Nous descendons dans le sud pour les fêtes de la Saint-Sylvestre. Je commande un plateau de fruits de mer à un restaurant du port, pour demain, le premier de trois dîners.
Les premiers amis arrivent à 13h40 et selon la tradition, j’ouvre un magnum de Champagne Salon, qui est comme le tir au pistolet qui marque le départ d’une course.
Le Champagne Salon magnum 2002 a eu ce matin un pschitt très dynamique. Dans le verre, la couleur est claire. Dès la première gorgée, on sent que le champagne est grand, plus que grand. Il est intense, jeune, vif mais avec une belle rondeur de plaisir. Un régal. Sur un pâté de tête de notre boucher préféré, c’est un bonheur. Avec de fines tranches d’andouille de Guéméné, le plaisir est aussi grand. Le summum est atteint sur un camembert Jort peu affiné qui fait chanter le champagne.
A 16 heures, ce sont deux autres amis qui arrivent. Le Champagne Salon accompagne un gâteau au chocolat, un peu moins compagnon de jeu que les cochonnailles précédentes.
Le plateau de fruits de mer est composé d’huîtres de deux sortes, grasses ou iodées, de crevettes roses, de langoustines et de pinces de crabe. J’ai envie d’associer chaque élément avec un vin différent. Et ce qui chatouille mes méninges, c’est d’essayer un Coteaux du Layon avec la pince de crabe.
Nous passons à table. Le Champagne Perrier-Jouët Belle Epoque 1979 est particulièrement adapté aux deux sortes d’huîtres, offrant deux visages différents. C’est avec les huîtres iodées que je préfère la vivacité de ce beau champagne, alors que sur les huîtres grasses, il fait plus notaire de province.
Sur les crevettes nous buvons un Chablis Grand Cru Blanchot Vocoret 1988. A l’ouverture il m’avait fait un peu peur, mais il a retrouvé sa puissance et sa complexité.

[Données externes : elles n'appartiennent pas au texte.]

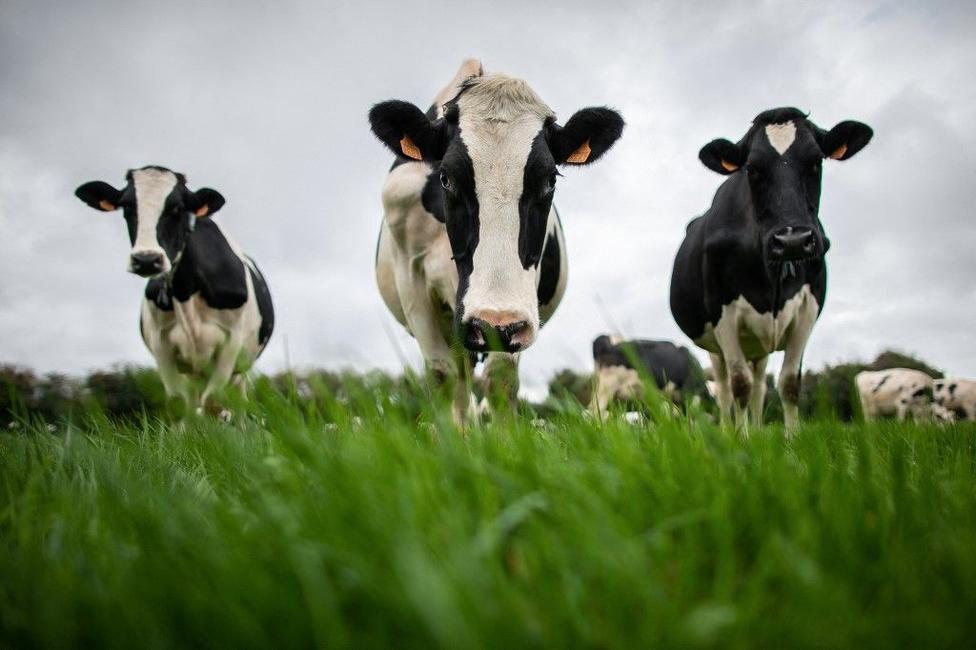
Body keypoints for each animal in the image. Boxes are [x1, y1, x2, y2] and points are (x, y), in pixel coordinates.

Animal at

C’est un grand Chablis.
Sur les langoustines apparaît un Meursault Charmes Comtes Lafon 2003. Au début, il paraît calme après le vif chablis, mais rapidement il prend de l’ampleur et le mot charme associé à son appellation lui convient parfaitement. Là aussi, l’accord est pertinent. Le meursault paraît plus noble que le chablis mais le chablis est plus vif et expressif que le meursault.
C’est maintenant que je vais savoir si mon audace est justifiée. Le Coteaux du Layon Chaume Domaine La Roche Moreau 1992 est d’une délicatesse infinie. Il est doucereux, mais bien affirmé et l’accord avec la chair de la pince de crabe me ravit. J’adore explorer de telles associations improbables. Je suis aux anges.
Les quatre associations étaient pertinentes. La plus belle me semble être celle du chablis avec les crevettes et la plus originale celle du vin de Loire avec les pinces de crabe. J’ai trouvé le Coteaux du Layon particulièrement élégant. On n’a ni la puissance ni la complexité des sauternes, mais ce vin gracieux est enchanteur.
Des glaces à la vanille ou au caramel beurre salé ont conclu ce repas.
Le premier dîner lance bien l’aventure qui commence.